YouTubing-To-Obscure-Shameless-Self-Promotion Wednesdays: Take Sitram or Take Your Lumps
All this talk over at Michael Atkinson's blog about long takes has got me thinking about Songs From the Second Floor, Roy Andersson's brilliant procession of deadpan/absurdist static long takes. In his long career, the Swede's made only four feature films, and his latest -- You, the Living -- pops up seven long years after Songs. But rest easier: turns out Andersson has had a far more prolific sideline in commercials, cranking out some 300 of the fuckers. Judging from the following collection of seven, they've nothing on his feature work, but they're still an ideal way for him to hone his work -- not just his skills for immobile deadpan shots, but his skill for portraying loneliness and anti-capitalism. (One of them is for Sweden's Social Democratic Party.)

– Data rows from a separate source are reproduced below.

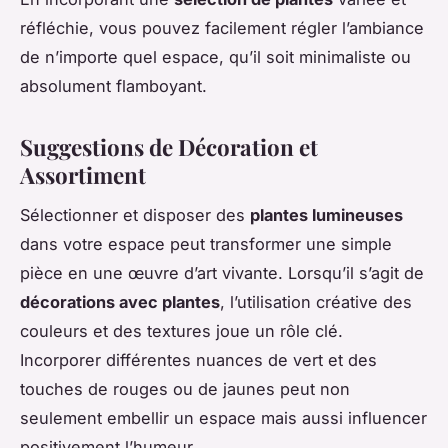
réfléchie, vous pouvez facilement régler l’ambiance
de n’importe quel espace, qu’il soit minimaliste ou
absolument flamboyant.
Suggestions de Décoration et
Assortiment
Sélectionner et disposer des
plantes lumineuses
dans votre espace peut transformer une simple
pièce en une œuvre d’art vivante. Lorsqu’il s’agit de
décorations avec plantes
, l’utilisation créative des
couleurs et des textures joue un rôle clé.
Incorporer différentes nuances de vert et des
touches de rouges ou de jaunes peut non
seulement embellir un espace mais aussi influencer
positivement l’humeur.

In the Weekly I interview John Singleton, whose latest production Illegal Tender I review here, along with Resurrecting the Champ, the latest from ad quote whore film critic-turned-terrible filmmaker Rod Lurie. Also, Rep and a Six Pack on H-wood debuts from foreign directors that went less than swimmingly, in honor of Downfall director Oliver Hirschbiegel's chopped up The Invasion. The last one wound up hacked up a bit to make room for Nicole Kidman's sinewy bod, with special attention to Georges Sluizier's horrid The American Vanishing. Here's how it should have gone:
Hollywood is notorious for fucking up foreign film adaptations, but is hiring the original director really the answer? According to Dutch filmmaker Georges Sluizier’s redo of his bone-chilling 1988 original: no, it’s even worse. (Fingers crossed for Michael Haneke’s forthcoming Americanized Funny Games.) The director himself tacked on a ridiculous, thesis-shattering happy ending and had Jeff Bridges adopt a wincingly goofy voice as the everyman who discovers he’s capable of purest evil. Sluizer wound up with a similar self-discovery: barely heard from since, he’s currently attached to a Rob Schneider comedy.That's right: a Rob Schneider comedy. Something tells me it's no Punch-Drunk Love.